Prominent online reservation site Booking.com is expected to set up an office in Turkey and pay taxes following the new internet regulations in the country mainly aimed at protecting citizens’ personal data. The new laws require social media outlets like Twitter, Instagram and Facebook to have representatives in the country for removing unlawful content and to block access to harmful content.
It seems that the regulation has been fruitful in kickstarting a new era for such platforms’ activities in Turkey, Booking.com being one of them. The online travel agency lacks an office in Turkey but has several across Europe and the MENA (Middle East and North Africa) region. The opening of an office in Turkey is also expected to remove the court decision restricting Booking.com's activities in the country as a “precautionary measure” over unfair competition.
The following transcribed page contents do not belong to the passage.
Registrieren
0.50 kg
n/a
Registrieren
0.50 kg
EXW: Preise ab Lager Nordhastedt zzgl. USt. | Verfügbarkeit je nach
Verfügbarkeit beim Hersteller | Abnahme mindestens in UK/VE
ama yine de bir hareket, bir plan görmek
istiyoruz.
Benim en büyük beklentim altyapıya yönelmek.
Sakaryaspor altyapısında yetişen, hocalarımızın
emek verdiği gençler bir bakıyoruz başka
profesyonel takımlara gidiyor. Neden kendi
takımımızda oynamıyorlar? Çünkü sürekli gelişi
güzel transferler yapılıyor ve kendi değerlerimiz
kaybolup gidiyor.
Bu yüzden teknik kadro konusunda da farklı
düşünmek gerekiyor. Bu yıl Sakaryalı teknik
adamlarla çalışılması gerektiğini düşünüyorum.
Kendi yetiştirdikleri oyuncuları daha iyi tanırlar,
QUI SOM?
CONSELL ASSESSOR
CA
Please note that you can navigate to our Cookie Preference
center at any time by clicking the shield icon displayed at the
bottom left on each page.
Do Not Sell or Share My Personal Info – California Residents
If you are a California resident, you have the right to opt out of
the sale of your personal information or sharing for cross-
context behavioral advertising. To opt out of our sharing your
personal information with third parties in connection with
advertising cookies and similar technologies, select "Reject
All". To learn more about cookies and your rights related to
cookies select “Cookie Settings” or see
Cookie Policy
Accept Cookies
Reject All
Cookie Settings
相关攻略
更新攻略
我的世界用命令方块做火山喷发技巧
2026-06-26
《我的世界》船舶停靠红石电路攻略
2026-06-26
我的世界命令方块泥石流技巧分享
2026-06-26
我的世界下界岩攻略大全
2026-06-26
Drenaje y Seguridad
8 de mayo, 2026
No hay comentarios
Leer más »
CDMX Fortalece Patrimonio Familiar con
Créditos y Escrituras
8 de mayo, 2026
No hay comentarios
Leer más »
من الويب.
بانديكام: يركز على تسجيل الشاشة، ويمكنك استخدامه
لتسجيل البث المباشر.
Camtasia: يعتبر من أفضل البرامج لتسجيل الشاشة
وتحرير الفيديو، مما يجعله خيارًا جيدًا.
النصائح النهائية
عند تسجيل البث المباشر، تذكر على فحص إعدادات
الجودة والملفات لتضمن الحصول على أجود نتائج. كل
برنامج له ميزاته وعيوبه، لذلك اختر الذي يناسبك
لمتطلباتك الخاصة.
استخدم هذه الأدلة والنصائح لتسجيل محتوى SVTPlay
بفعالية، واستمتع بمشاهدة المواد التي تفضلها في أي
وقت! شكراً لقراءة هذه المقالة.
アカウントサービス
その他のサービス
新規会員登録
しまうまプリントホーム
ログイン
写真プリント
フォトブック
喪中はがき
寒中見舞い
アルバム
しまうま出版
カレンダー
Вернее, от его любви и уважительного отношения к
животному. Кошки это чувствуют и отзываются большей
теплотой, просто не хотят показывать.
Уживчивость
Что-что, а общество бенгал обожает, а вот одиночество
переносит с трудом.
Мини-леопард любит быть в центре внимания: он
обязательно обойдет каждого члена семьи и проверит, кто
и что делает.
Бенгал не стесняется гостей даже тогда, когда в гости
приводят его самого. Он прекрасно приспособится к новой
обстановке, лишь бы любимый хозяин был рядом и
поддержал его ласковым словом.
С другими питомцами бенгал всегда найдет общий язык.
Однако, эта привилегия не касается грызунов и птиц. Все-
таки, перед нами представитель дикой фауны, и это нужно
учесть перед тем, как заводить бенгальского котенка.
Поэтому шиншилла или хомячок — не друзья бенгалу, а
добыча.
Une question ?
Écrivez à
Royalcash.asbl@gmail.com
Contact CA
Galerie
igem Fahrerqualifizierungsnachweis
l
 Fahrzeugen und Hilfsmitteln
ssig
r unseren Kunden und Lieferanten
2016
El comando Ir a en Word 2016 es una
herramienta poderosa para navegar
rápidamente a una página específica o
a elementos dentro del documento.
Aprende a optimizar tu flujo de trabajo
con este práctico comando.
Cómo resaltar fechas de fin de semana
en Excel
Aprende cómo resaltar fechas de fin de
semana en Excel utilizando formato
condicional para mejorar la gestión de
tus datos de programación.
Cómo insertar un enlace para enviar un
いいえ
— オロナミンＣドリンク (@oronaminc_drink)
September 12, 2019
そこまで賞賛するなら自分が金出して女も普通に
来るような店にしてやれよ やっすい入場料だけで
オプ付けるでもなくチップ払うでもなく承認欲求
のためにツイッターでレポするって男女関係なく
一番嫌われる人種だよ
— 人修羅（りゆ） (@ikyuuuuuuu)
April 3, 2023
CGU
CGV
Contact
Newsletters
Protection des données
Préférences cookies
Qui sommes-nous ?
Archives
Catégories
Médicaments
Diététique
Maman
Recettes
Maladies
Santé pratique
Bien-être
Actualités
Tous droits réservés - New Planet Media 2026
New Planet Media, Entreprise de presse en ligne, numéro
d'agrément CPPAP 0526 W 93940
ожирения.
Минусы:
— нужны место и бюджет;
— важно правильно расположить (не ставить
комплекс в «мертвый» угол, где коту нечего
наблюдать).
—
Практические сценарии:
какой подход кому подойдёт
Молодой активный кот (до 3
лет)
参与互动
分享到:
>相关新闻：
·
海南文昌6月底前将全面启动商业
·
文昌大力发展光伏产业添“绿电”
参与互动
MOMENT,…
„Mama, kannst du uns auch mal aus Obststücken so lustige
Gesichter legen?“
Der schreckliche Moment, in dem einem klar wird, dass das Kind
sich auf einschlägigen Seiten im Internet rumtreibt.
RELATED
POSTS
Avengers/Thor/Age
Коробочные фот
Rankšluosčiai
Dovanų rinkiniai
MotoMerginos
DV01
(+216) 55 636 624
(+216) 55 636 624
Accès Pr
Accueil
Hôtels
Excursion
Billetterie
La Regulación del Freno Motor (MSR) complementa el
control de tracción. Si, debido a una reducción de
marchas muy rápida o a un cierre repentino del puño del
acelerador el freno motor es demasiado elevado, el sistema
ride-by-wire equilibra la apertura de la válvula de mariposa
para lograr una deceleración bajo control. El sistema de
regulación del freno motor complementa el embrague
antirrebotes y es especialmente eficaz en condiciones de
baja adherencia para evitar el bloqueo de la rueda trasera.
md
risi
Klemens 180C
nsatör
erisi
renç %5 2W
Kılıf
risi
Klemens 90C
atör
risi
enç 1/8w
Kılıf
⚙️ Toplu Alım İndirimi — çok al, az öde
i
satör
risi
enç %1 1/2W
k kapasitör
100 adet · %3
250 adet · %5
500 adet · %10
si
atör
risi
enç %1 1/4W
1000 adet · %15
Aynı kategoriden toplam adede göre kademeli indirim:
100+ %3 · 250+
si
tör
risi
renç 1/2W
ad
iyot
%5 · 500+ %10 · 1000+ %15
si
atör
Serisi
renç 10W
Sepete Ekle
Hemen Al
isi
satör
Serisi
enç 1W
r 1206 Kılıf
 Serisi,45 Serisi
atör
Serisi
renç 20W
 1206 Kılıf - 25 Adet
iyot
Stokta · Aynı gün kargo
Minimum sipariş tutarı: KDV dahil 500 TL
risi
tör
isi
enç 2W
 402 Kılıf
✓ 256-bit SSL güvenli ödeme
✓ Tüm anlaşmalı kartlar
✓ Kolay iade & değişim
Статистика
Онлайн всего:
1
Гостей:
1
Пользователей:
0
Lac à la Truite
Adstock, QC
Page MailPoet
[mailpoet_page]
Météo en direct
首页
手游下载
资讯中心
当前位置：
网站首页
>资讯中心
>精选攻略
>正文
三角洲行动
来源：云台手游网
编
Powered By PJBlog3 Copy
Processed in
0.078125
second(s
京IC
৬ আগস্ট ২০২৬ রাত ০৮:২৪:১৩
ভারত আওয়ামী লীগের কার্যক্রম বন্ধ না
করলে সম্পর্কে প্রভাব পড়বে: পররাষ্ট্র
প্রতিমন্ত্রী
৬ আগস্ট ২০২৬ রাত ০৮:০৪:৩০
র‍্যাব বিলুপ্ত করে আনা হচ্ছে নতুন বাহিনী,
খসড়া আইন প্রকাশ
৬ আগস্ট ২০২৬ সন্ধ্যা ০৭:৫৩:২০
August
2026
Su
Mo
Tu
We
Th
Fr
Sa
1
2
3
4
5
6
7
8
The Amsterdam based-company has been in ongoing talks with the finance and trade ministries. It is stated that the company will open an office in the coming days and has agreed to pay taxes worth 7.5% of its turnover obtained from Turkey businesses.
This new move by the company is expected to lead to the dismissal of the restriction on access which harmed small hotels’ businesses in particular that entirely relied on the site.
In October 2019, a Turkish court ruled that fare aggregator Booking.com had engaged in widespread unfair competitive practices. Its activities had been restricted in Turkey as a "precautionary measure" since March 2017, following a lawsuit by the Turkish Travel Agencies Association (TÜRSAB). The current restrictions make it impossible to make a reservation within Turkey through Booking.com; however, the website is still available for international reservations.
The country’s new bill sets a formal definition for social media providers and aims to designate a responsible representative for investigations and legal proceedings relating to offenses on platforms.
It necessitates foreign-based social network providers that have more than 1 million daily visitors in Turkey to assign at least one representative in the country who must be a Turkish citizen. That person’s contact information will be included on the website in a way that is obvious and easy to access.